Cakrawalanational.news–Jakarta, Kejaksaan Agung (Kejagung) bergerak cepat mengusut kasus korupsi yang menjerat mantan Jaksa Agung Muda Bidang Tindak Pidana Khusus (Jampidsus), Febrie Adriansyah. Hampir sepekan setelah menerima limpahan perkara dari Polri, Kejagung membentuk tim khusus berisi 9 jaksa senior.
Sembilan jaksa itu dipilih karena punya jam terbang tinggi di penanganan korupsi. Sebagian besar merupakan mantan pegawai KPK.
“Di dalam sprindik baru yang kami terbitkan, kita bentuk tim khusus. Ini terdiri dari sembilan orang,” kata Kepala Pusat Penerangan Hukum Kejagung Anang Supriatna di Gedung Kejagung, Jakarta Selatan, Rabu (15/7/2026).
Anang menyebut komposisi tim sengaja diisi jaksa-jaksa yang pernah bertugas di KPK. “Yang jelas sebagian besar penyidik ini berasal dari mantan alumni KPK,” ujarnya.
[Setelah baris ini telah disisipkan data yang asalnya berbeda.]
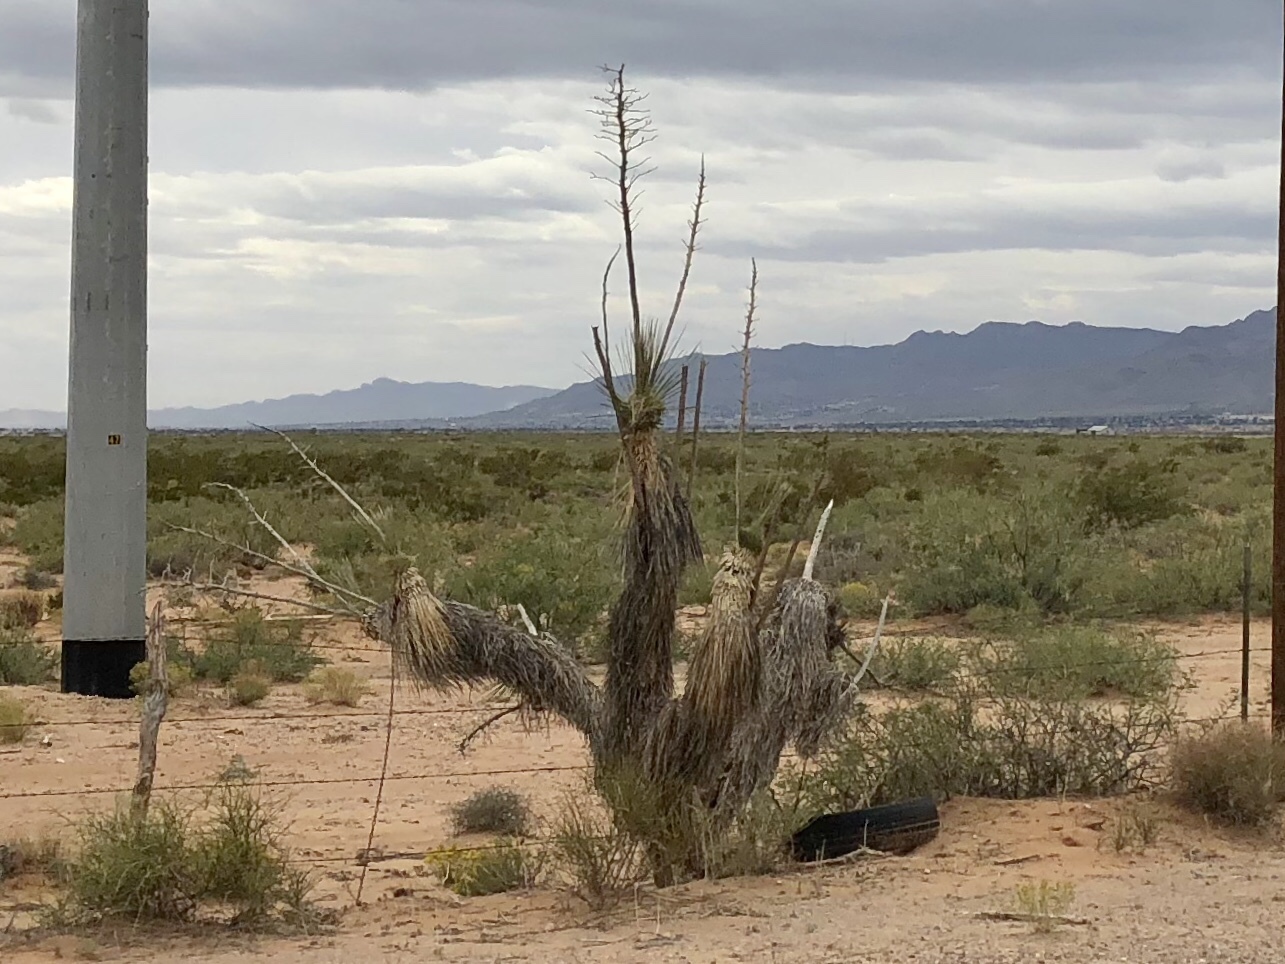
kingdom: Plantae
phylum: Tracheophyta
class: Liliopsida
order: Asparagales
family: Asparagaceae
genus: Yucca
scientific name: Yucca elata
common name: Palmella
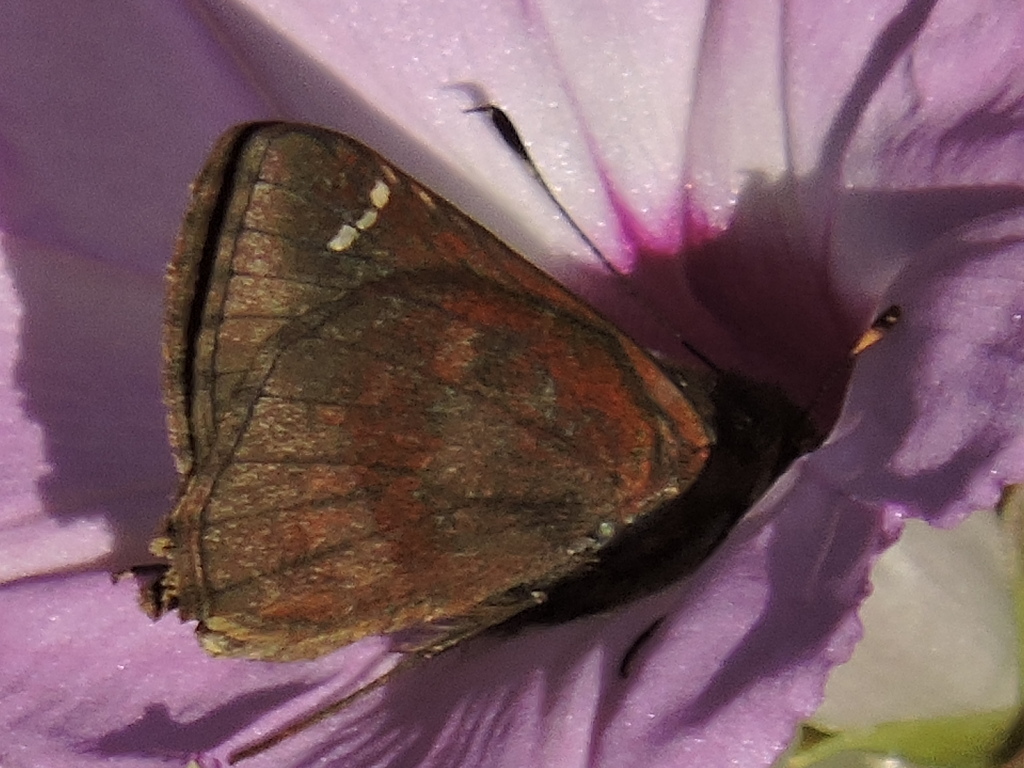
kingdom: Animalia
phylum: Arthropoda
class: Insecta
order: Lepidoptera
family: Hesperiidae
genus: Lerema
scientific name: Lerema accius
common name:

Adapun 9 nama dalam ‘Tim 9’ itu adalah: Agus Salim, Muhibuddin, Chatarina Girsang, Riyono, Agus Sahat, Irene Putrie, Renaldi, Zet Tadung Allo, dan Hari Wibowo.
Febrie dijerat dalam 3 klaster perkara besar. Kejagung sudah menerbitkan 3 Surat Perintah Penyidikan.
Pertama, Sprindik Nomor 43 terkait dugaan korupsi dan TPPU di PT Krakatau Steel.
Kedua, Sprindik Nomor 44 terkait dugaan korupsi pada proyek PLTU PLN yang menyebabkan blackout. Ketiga, Sprindik Nomor 45 terkait kasus korupsi ASABRI, yang awalnya merupakan laporan dari Polri.
“Dengan terbitnya sprindik ini, seluruh tindakan penyidikan kini sepenuhnya beralih kepada Kejagung,” kata Anang.
Meski begitu, Kejagung memastikan tetap berkolaborasi dengan Polri dan KPK. Komisi III DPR juga akan dilibatkan untuk mengawasi jalannya penyidikan.
Kasus Febrie menjadi sorotan karena ia merupakan pejabat tinggi Kejagung yang sebelumnya memimpin penanganan perkara besar di Jampidsus. Kini, giliran dirinya yang diperiksa oleh korpsnya sendiri.